*EXCERPTED DATA*.
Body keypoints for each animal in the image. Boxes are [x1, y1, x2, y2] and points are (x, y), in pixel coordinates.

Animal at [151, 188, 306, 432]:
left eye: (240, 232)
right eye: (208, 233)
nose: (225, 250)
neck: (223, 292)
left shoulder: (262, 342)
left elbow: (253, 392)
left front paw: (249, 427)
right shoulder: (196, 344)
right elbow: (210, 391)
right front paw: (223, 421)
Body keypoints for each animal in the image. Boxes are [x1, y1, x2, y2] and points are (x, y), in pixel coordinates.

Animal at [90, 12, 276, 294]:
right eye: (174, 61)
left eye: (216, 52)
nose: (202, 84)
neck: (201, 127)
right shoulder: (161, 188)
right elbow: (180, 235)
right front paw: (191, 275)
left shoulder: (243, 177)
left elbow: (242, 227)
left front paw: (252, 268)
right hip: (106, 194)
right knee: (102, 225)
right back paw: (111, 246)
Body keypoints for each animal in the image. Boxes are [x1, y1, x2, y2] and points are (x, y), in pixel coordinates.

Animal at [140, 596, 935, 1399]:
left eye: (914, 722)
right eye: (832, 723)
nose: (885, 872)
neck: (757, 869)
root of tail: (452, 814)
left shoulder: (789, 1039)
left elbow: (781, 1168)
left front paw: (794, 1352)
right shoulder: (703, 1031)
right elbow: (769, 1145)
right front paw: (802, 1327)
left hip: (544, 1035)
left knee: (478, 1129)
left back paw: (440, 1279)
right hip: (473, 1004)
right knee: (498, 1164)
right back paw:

*DIRECTIONS*. All entries above are to be copied exactly, with none left out.

*THE ANSWER*.
Body keypoints for each animal in the image. Boxes are [x1, y1, x2, y2] and points are (x, y), in pixel coordinates.

Animal at [151, 188, 306, 432]:
left eye: (240, 232)
right eye: (208, 233)
nose: (225, 250)
neck: (223, 292)
left shoulder: (262, 342)
left elbow: (253, 392)
left front paw: (249, 427)
right shoulder: (196, 344)
right elbow: (210, 391)
right front paw: (223, 421)
Body keypoints for each animal in the image. Boxes are [x1, y1, x2, y2] and points are (x, y), in pixel coordinates.

Animal at [90, 12, 276, 294]:
right eye: (174, 61)
left eye: (216, 52)
nose: (202, 84)
neck: (201, 127)
right shoulder: (161, 188)
right elbow: (180, 235)
right front paw: (191, 275)
left shoulder: (243, 177)
left elbow: (242, 227)
left front paw: (252, 268)
right hip: (106, 194)
right knee: (102, 225)
right back paw: (111, 246)
Body keypoints for each animal in the image. Boxes are [x1, y1, x2, y2] and points are (x, y), in pixel coordinates.

Animal at [140, 596, 935, 1399]:
left eye: (914, 722)
right eye: (832, 723)
nose: (885, 872)
neck: (757, 869)
root of tail: (452, 814)
left shoulder: (789, 1039)
left elbow: (781, 1168)
left front paw: (794, 1352)
right shoulder: (703, 1031)
right elbow: (769, 1145)
right front paw: (802, 1327)
left hip: (544, 1035)
left knee: (478, 1129)
left back paw: (440, 1279)
right hip: (473, 1004)
right knee: (498, 1164)
right back paw:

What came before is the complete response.